--- Records Enclosed Below ---

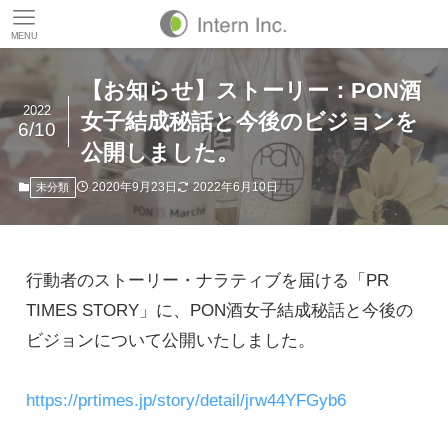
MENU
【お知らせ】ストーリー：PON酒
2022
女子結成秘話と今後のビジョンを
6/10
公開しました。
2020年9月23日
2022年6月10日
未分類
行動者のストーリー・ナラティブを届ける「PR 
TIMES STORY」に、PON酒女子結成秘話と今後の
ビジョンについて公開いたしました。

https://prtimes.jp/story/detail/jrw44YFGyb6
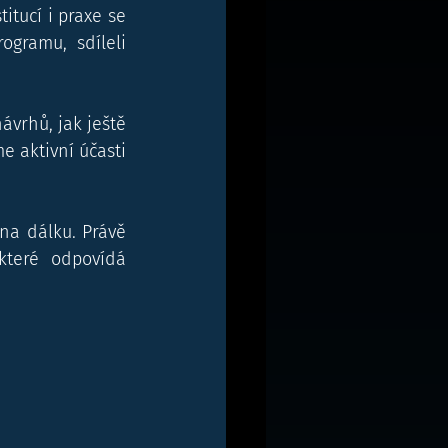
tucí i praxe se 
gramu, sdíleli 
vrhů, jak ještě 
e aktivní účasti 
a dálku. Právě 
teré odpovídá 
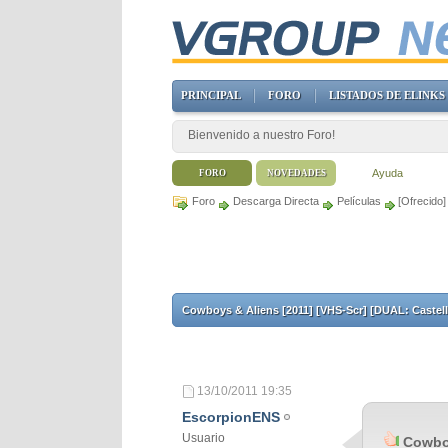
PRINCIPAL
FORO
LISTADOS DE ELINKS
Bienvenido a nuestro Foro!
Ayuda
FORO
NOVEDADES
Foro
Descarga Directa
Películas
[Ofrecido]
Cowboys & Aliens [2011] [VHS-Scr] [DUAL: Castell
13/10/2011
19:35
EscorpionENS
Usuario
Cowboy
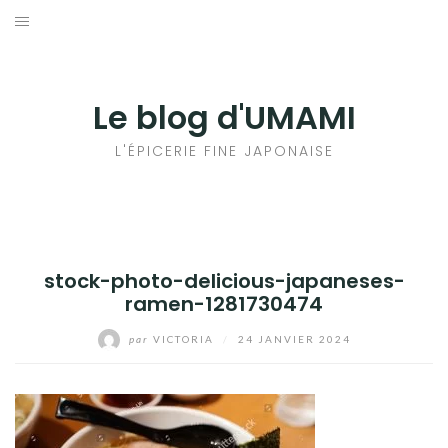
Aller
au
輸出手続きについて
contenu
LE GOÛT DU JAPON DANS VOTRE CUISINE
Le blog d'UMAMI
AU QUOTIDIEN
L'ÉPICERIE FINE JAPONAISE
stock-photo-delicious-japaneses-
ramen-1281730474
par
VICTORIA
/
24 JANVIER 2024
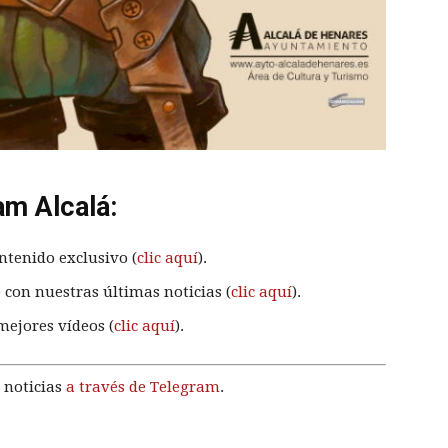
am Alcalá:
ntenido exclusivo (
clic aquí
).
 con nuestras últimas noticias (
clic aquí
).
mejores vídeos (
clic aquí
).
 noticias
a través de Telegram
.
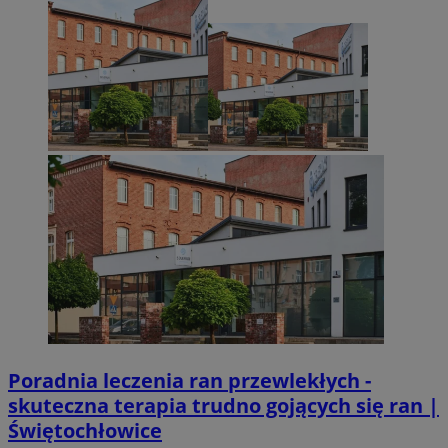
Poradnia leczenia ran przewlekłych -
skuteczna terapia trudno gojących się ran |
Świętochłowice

--- End of Enclosed Records ---

▸ **Directions**:
The answer should be an exact restatement of every entry, with the pictures omitted.

▸ **Exercise output**:
MENU
【お知らせ】ストーリー：PON酒
2022
女子結成秘話と今後のビジョンを
6/10
公開しました。
2020年9月23日
2022年6月10日
未分類
行動者のストーリー・ナラティブを届ける「PR 
TIMES STORY」に、PON酒女子結成秘話と今後の
ビジョンについて公開いたしました。

https://prtimes.jp/story/detail/jrw44YFGyb6
tucí i praxe se 
gramu, sdíleli 
vrhů, jak ještě 
e aktivní účasti 
a dálku. Právě 
teré odpovídá 
PRINCIPAL
FORO
LISTADOS DE ELINKS
Bienvenido a nuestro Foro!
Ayuda
FORO
NOVEDADES
Foro
Descarga Directa
Películas
[Ofrecido]
Cowboys & Aliens [2011] [VHS-Scr] [DUAL: Castell
13/10/2011
19:35
EscorpionENS
Usuario
Cowboy
Aller
au
輸出手続きについて
contenu
LE GOÛT DU JAPON DANS VOTRE CUISINE
Le blog d'UMAMI
AU QUOTIDIEN
L'ÉPICERIE FINE JAPONAISE
stock-photo-delicious-japaneses-
ramen-1281730474
par
VICTORIA
/
24 JANVIER 2024
am Alcalá:
ntenido exclusivo (
clic aquí
).
 con nuestras últimas noticias (
clic aquí
).
mejores vídeos (
clic aquí
).
 noticias
a través de Telegram
.
Poradnia leczenia ran przewlekłych -
skuteczna terapia trudno gojących się ran |
Świętochłowice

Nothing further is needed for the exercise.